> _About this exercise_:
Sift the listing for lines that hold the string "Uttar" and pull them out.

__________

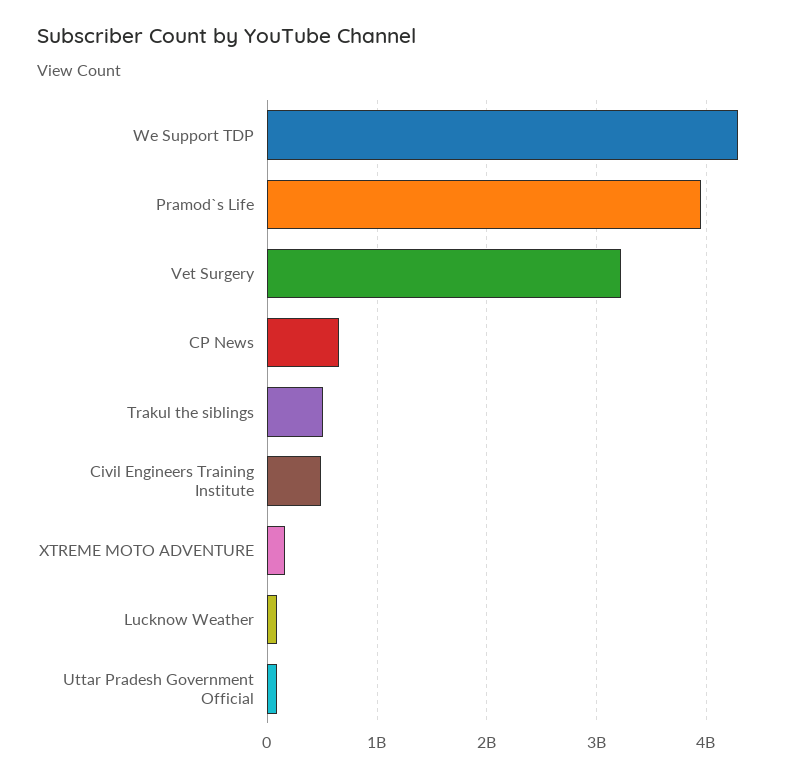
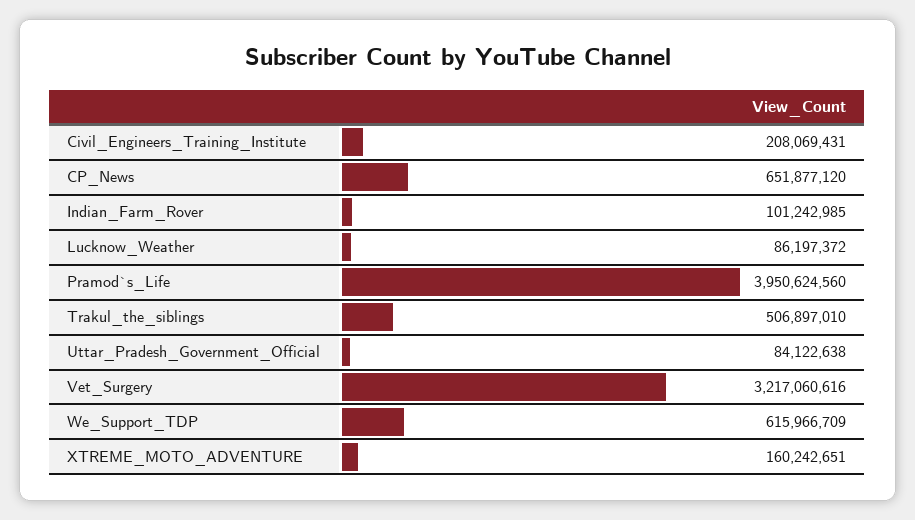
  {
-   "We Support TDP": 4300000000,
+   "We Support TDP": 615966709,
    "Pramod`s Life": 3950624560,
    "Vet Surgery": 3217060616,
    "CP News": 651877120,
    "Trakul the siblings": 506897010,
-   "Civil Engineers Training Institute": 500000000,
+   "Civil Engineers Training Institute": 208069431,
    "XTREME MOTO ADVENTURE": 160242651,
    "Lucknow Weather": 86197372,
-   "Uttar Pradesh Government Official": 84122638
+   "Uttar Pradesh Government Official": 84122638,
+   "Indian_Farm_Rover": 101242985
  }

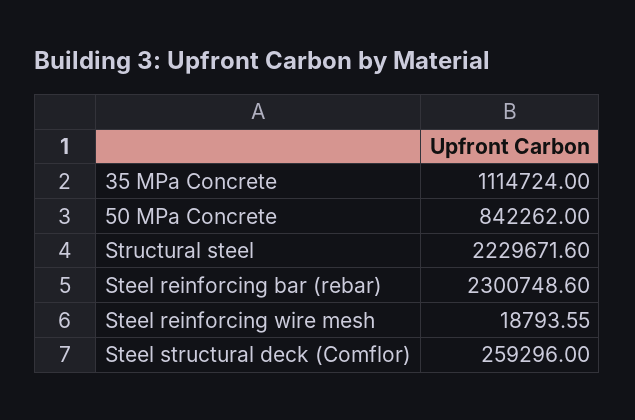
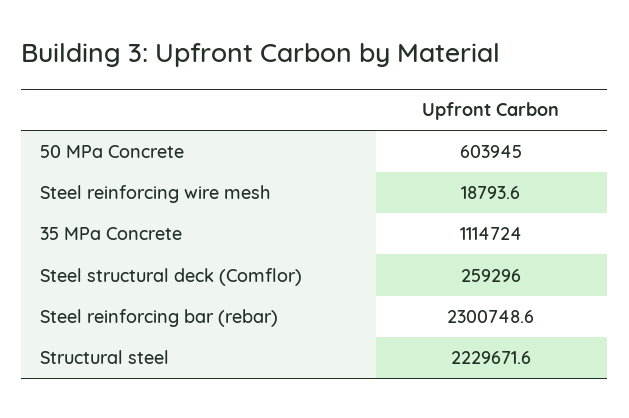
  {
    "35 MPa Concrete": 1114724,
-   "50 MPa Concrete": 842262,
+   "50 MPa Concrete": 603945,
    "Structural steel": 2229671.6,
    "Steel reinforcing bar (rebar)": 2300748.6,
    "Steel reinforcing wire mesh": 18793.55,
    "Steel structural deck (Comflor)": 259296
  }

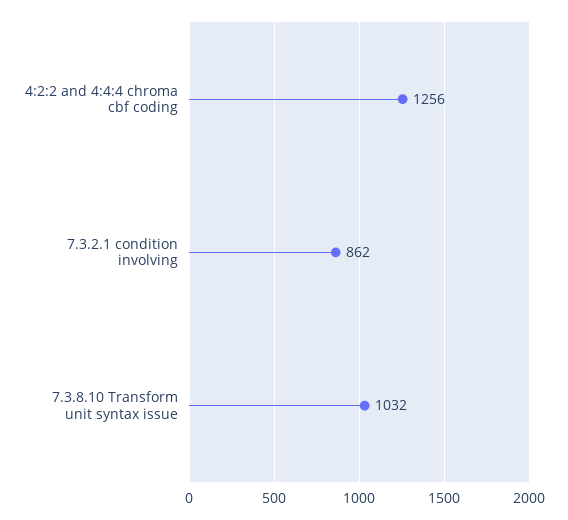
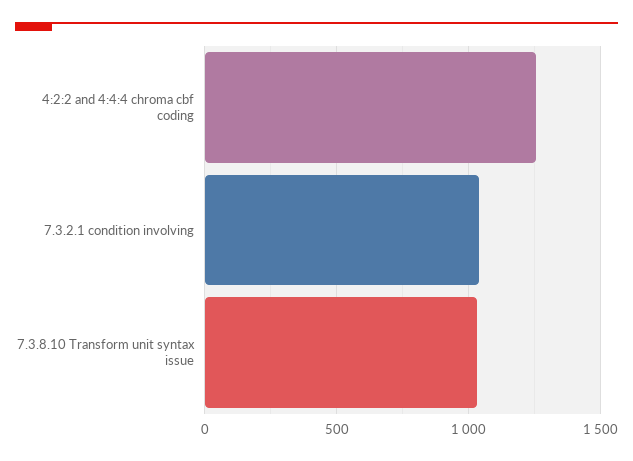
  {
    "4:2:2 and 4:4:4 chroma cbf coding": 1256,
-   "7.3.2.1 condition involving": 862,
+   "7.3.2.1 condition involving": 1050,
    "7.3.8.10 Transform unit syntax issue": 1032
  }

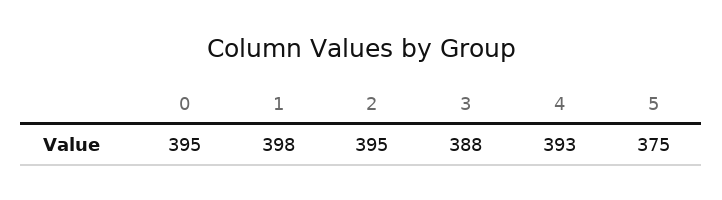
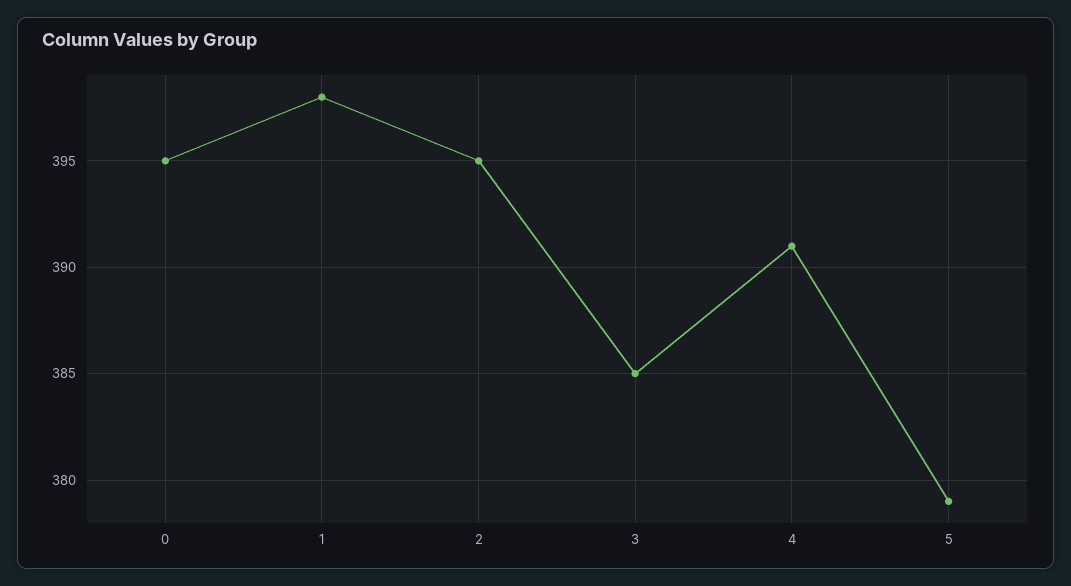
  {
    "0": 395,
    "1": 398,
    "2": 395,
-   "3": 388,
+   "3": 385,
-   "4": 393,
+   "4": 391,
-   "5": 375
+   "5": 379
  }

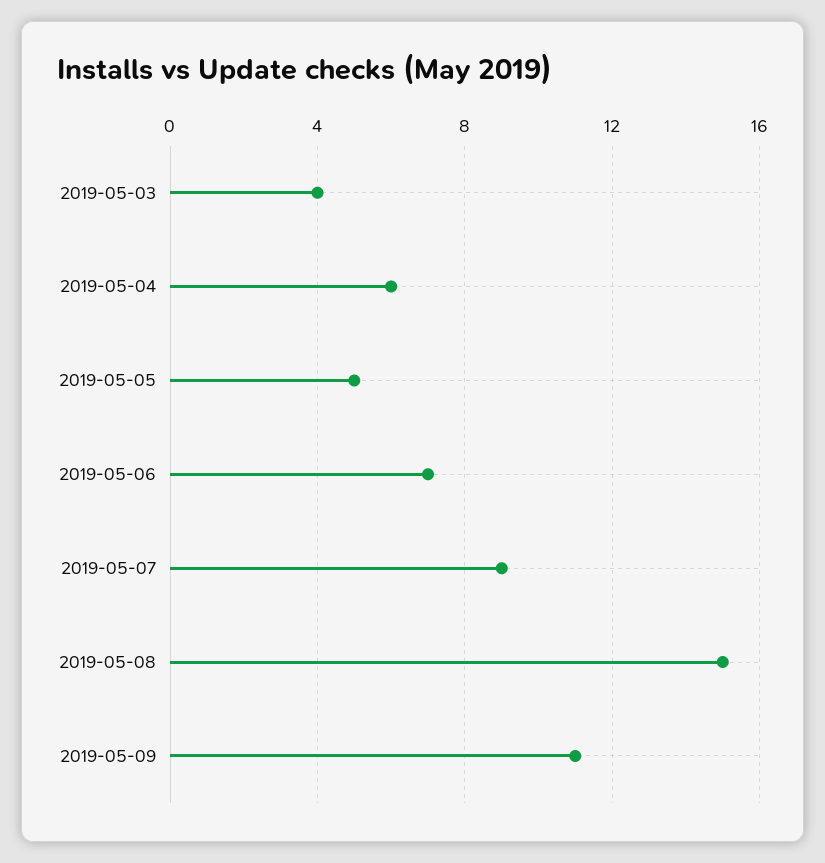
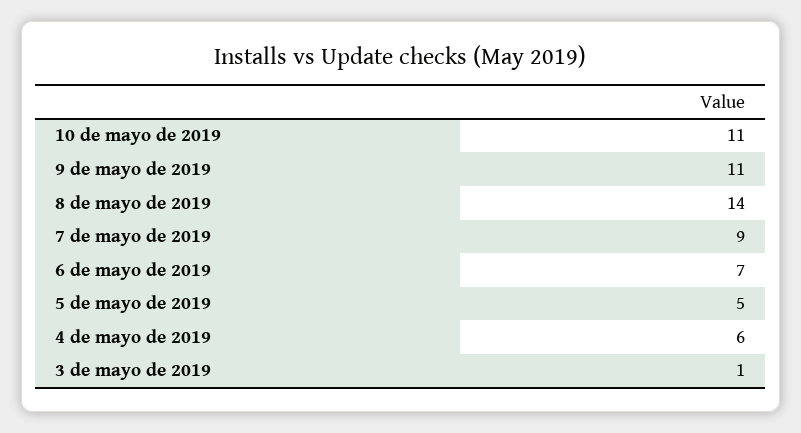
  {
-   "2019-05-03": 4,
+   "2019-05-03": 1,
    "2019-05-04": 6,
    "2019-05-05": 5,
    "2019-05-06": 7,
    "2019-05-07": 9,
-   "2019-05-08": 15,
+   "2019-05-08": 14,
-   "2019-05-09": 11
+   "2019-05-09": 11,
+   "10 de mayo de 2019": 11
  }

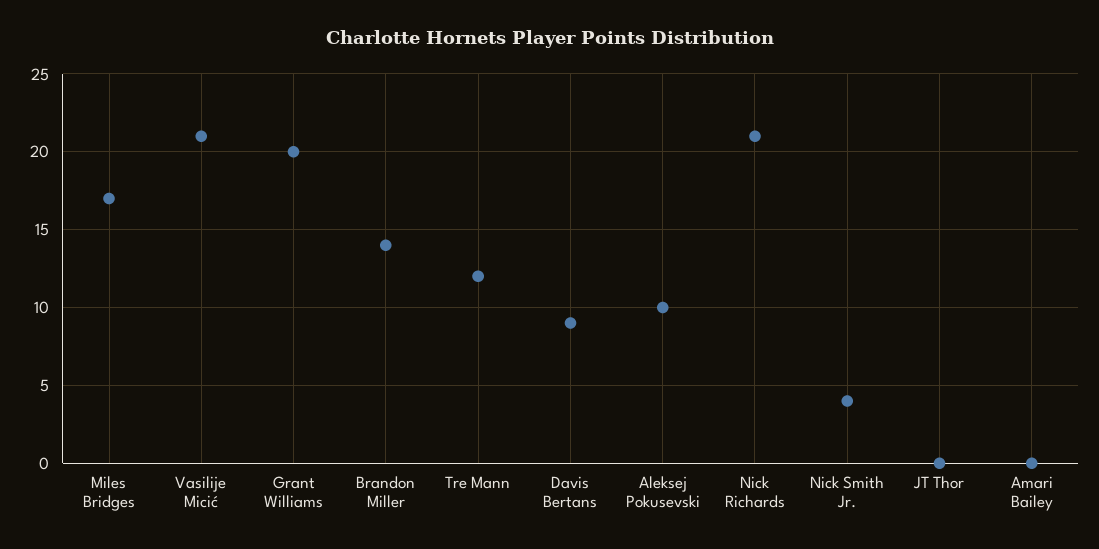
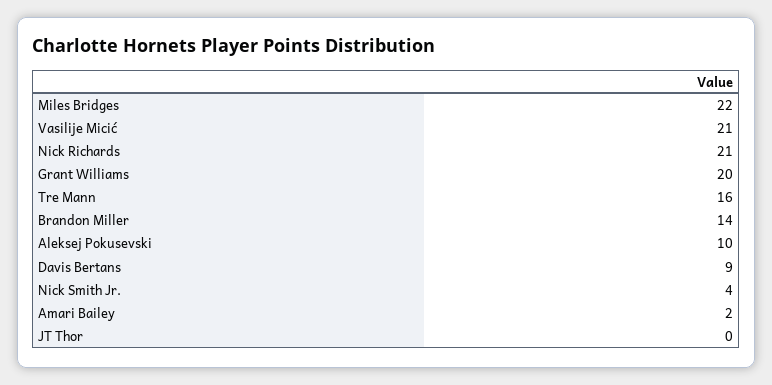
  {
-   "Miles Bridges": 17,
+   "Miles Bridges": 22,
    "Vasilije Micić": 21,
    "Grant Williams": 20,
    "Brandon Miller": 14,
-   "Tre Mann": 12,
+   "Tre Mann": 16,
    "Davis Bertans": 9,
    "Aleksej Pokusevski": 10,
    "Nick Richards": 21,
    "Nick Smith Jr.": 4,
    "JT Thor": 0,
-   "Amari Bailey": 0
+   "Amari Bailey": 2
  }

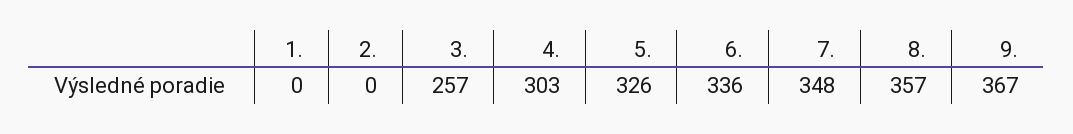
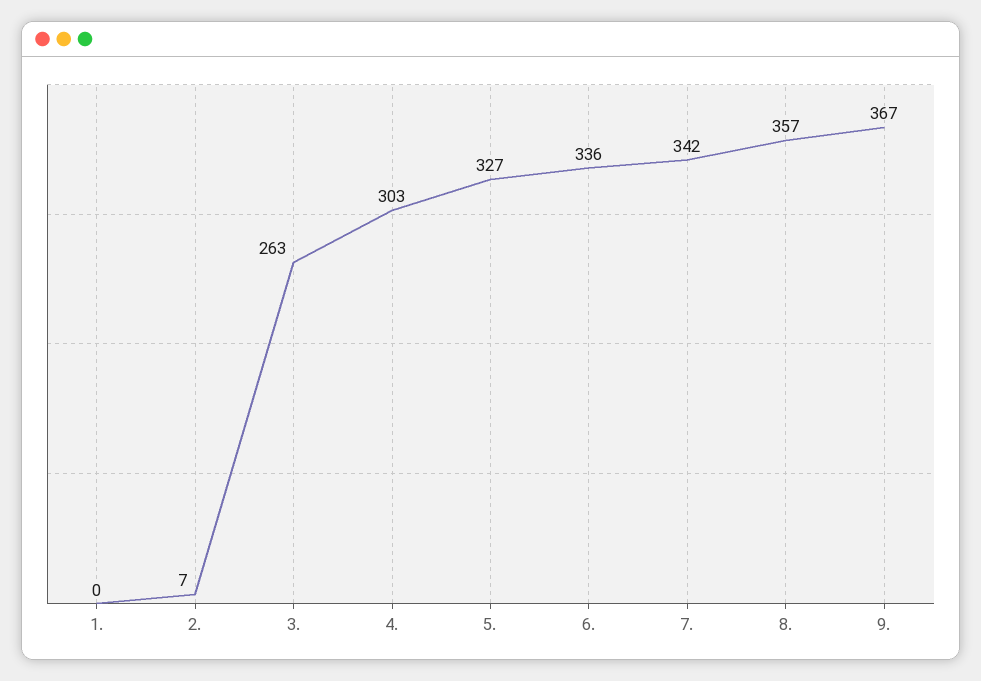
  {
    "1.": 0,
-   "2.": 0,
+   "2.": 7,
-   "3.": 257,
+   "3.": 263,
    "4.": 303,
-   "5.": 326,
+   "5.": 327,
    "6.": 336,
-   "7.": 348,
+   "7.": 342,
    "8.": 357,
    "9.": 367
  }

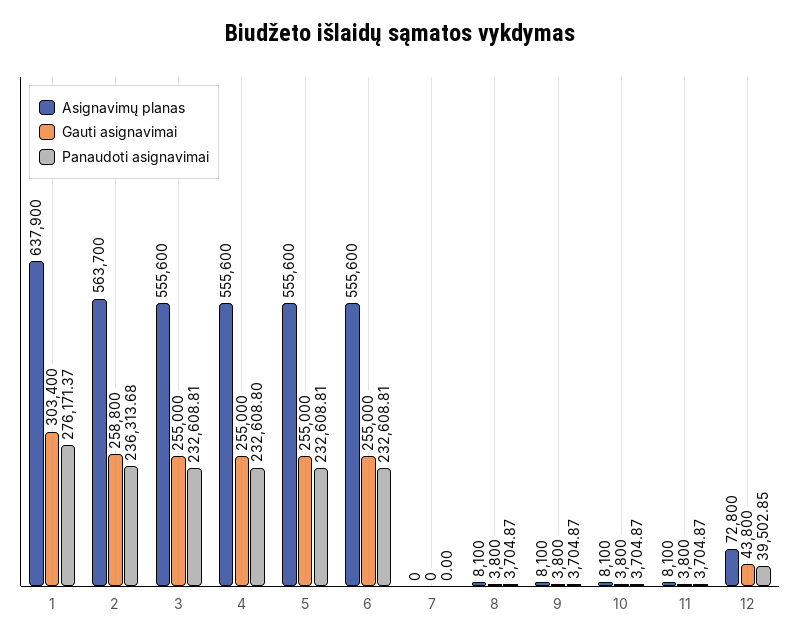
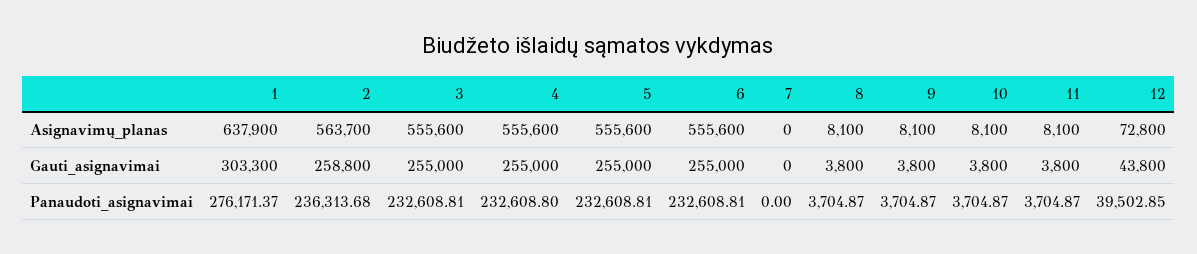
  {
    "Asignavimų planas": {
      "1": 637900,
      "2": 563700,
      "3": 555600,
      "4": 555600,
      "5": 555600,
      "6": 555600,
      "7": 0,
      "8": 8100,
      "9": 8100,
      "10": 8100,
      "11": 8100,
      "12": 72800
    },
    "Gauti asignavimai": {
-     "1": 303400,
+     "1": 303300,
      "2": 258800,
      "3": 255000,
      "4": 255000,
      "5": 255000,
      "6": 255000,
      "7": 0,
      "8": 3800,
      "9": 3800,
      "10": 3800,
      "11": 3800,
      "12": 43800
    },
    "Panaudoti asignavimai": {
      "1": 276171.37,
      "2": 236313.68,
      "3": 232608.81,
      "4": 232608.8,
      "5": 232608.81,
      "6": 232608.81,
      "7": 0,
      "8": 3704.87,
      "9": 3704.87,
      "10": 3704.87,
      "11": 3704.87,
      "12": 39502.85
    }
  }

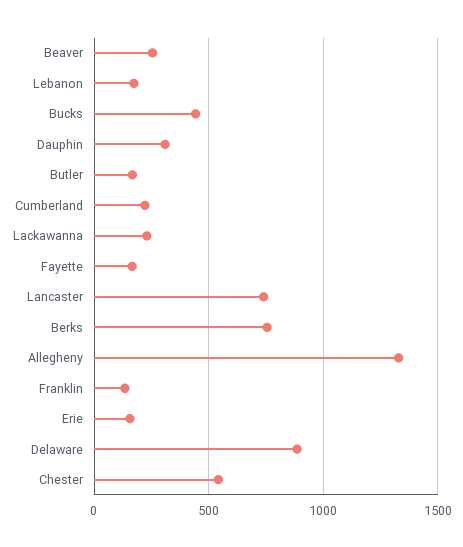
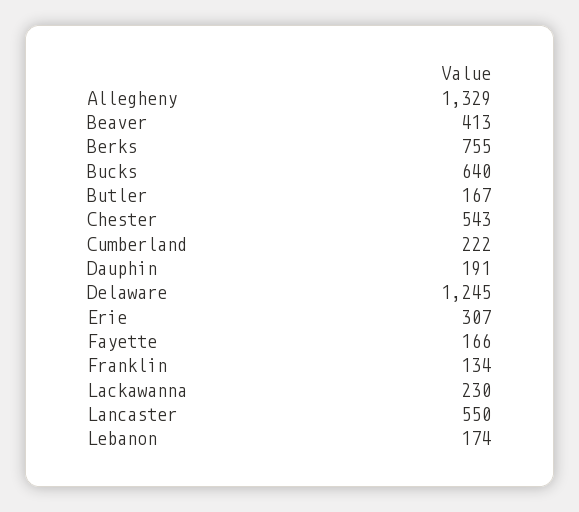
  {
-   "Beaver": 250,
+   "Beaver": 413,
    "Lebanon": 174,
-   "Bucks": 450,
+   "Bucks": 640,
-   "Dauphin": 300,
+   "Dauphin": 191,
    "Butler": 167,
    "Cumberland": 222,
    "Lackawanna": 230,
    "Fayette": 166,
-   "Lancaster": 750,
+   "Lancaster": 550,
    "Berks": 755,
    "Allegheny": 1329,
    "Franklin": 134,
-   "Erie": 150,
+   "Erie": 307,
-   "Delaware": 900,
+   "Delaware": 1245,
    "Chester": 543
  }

__________

> _Task answer_:
-   "Uttar Pradesh Government Official": 84122638
+   "Uttar Pradesh Government Official": 84122638,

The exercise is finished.